Extracted records
-- BEGIN --

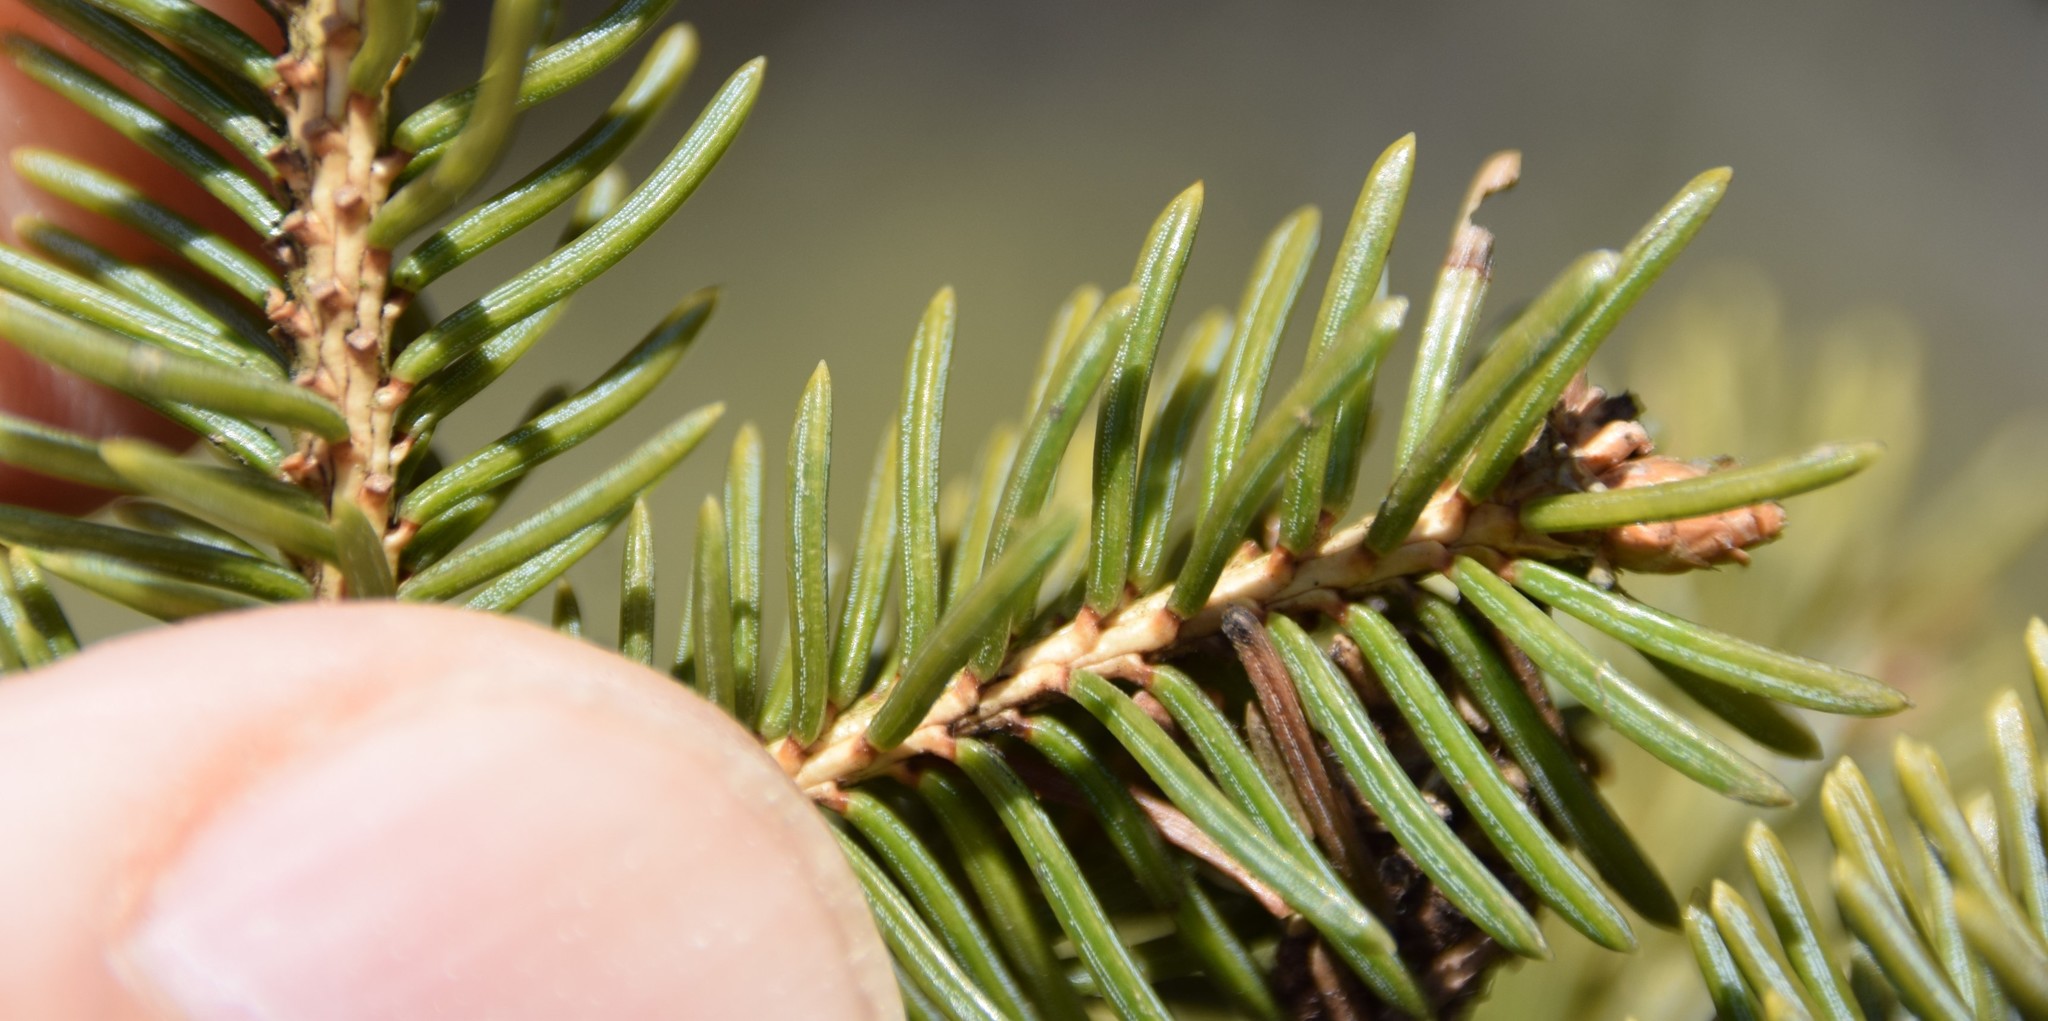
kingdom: Plantae
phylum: Tracheophyta
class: Pinopsida
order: Pinales
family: Pinaceae
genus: Picea
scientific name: Picea glauca
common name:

-- END --

→ What is required: Could you lay out each line of the data above as a numbered list, skipping any blank lines and leaving the pictures out?

→ Solved exercise:
1. kingdom: Plantae
2. phylum: Tracheophyta
3. class: Pinopsida
4. order: Pinales
5. family: Pinaceae
6. genus: Picea
7. scientific name: Picea glauca
8. common name:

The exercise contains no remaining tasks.